Les premières tensions émergent déjà à l’horizon de l’élection présidentielle de 2027.

Sur les réseaux sociaux, les échanges entre figures politiques prennent un ton offensif, révélant des lignes de fracture profondes, notamment sur la question énergétique. Marine Le Pen et Édouard Philippe s’opposent frontalement, chacun défendant son bilan et sa vision.
Dès les premières heures de la journée, les échanges sur la plateforme X ont donné le ton d’une campagne présidentielle qui semble déjà engagée, marquée par des attaques directes entre responsables politiques. La présidente du groupe Rassemblement national à l’Assemblée nationale, Marine Le Pen, a pris l’initiative d’ouvrir les hostilités en ciblant Édouard Philippe.
Dans ses déclarations, elle rappelle que l’ancien Premier ministre ne peut être présenté comme une figure nouvelle, mais qu’il incarne, selon elle, l’un des principaux architectes de la politique menée sous Emmanuel Macron. Cette prise de position vise à ancrer son adversaire dans un bilan qu’elle juge contestable.
Le nucléaire au cœur des critiques
La question énergétique s’impose rapidement comme un point central de l’affrontement. Marine Le Pen a ainsi mis en avant un ancien message publié en 2020 par Édouard Philippe, dans lequel il saluait la fermeture de la centrale nucléaire de Fessenheim. Ce rappel vise à illustrer, selon elle, une orientation politique ayant contribué à fragiliser la souveraineté énergétique du pays.

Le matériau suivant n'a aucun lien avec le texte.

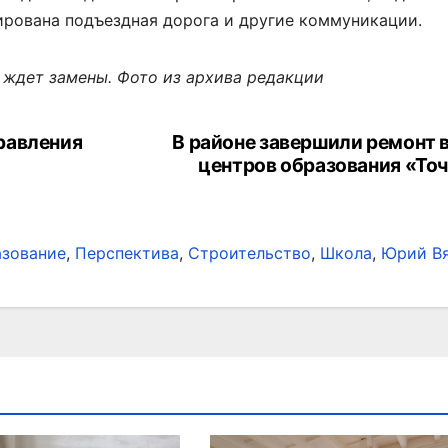
ирована подъездная дорога и другие коммуникации.
 ждет замены. Фото из архива редакции
равления
В районе завершили ремонт в
центров образования «Точ
зование
,
Перспектива
,
Строительство
,
Школа
,
Юрий В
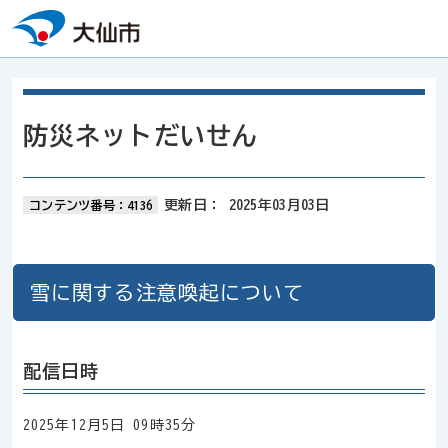
本文へスキップ
防災ネットだいせん
更新日：
2025年03月03日
コンテンツ番号：4136
雪に関する注意喚起について
配信日時
2025年12月5日 09時35分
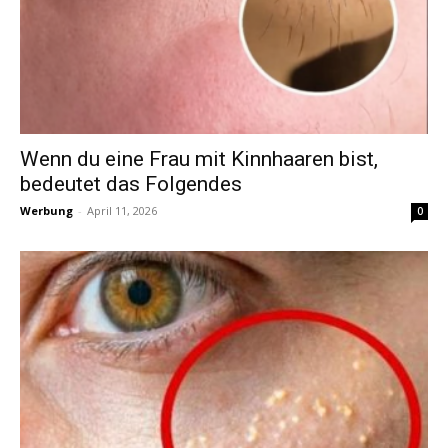
Wenn du eine Frau mit Kinnhaaren bist,
bedeutet das Folgendes
Werbung
-
April 11, 2026
0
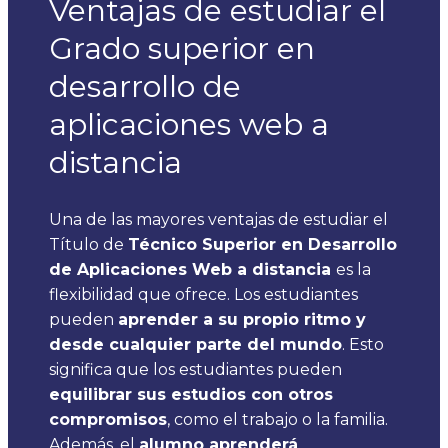
Ventajas de estudiar el
Grado superior en
desarrollo de
aplicaciones web a
distancia
Una de las mayores ventajas de estudiar el
Título de
Técnico Superior en Desarrollo
de Aplicaciones Web a distancia
es la
flexibilidad que ofrece. Los estudiantes
pueden
aprender a su propio ritmo y
desde cualquier parte del mundo
. Esto
significa que los estudiantes pueden
equilibrar sus estudios con otros
compromisos
, como el trabajo o la familia.
Además, el
alumno aprenderá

Elle associe cette décision à d’autres mesures emblématiques, telles que la mise en place des Zones à Faibles Émissions (ZFE), qu’elle relie à une dégradation du pouvoir d’achat. Dans son argumentaire, elle considère que ces choix participent d’un affaiblissement global, qu’elle attribue aux responsables du macronisme.
Une stratégie d’accusation autour du bilan
Marine Le Pen développe une critique structurée, cherchant à établir un lien entre les décisions passées d’Édouard Philippe et ce qu’elle décrit comme les conséquences négatives des politiques menées au cours de la dernière décennie. Elle accuse ainsi les figures issues de la majorité présidentielle de tenter de se distancier de leur propre bilan.
Selon elle, cette posture relèverait d’une stratégie visant à se présenter sous un jour renouvelé face aux électeurs, en évitant d’assumer les choix effectués lors de leur passage au pouvoir. Cette ligne d’attaque s’inscrit dans une volonté de décrédibiliser toute tentative de repositionnement politique.
Une riposte axée sur la cohérence politique

Face à ces critiques, Édouard Philippe a rapidement réagi en adoptant une posture offensive. Plutôt que de revenir sur les accusations, il a choisi de mettre en avant les évolutions de position de Marine Le Pen sur plusieurs dossiers majeurs, notamment l’euro, la sortie de l’Union européenne, l’IVG ou encore l’OTAN.
Il présente ces changements comme une caractéristique récurrente du Rassemblement national, qu’il oppose à sa propre trajectoire politique, qu’il qualifie de cohérente. L’ancien Premier ministre insiste sur son parcours, rappelant notamment son passage au sein du groupe industriel Areva, où il affirme avoir défendu le secteur nucléaire.
Une défense assumée du bilan énergétique
Sur le dossier spécifique de Fessenheim, Édouard Philippe revendique pleinement la décision prise, en soulignant qu’elle s’inscrivait dans une continuité de choix politiques engagés avant son arrivée à Matignon. Il considère que cette fermeture était devenue inévitable dans le contexte institutionnel et énergétique de l’époque.
Il affirme par ailleurs avoir contribué à infléchir la politique énergétique française en mettant fin à un objectif qu’il jugeait inadapté, visant à réduire la part du nucléaire à 50 % du mix électrique d’ici 2025. Cette position s’accompagne d’une volonté affichée de réorienter la stratégie nationale.
Des visions opposées pour l’avenir énergétique
Dans la perspective de 2027, Édouard Philippe avance une ligne qu’il présente comme structurée autour de la combinaison d’un renforcement du nucléaire et du développement des énergies renouvelables. Cette approche vise, selon lui, à garantir une autonomie énergétique durable.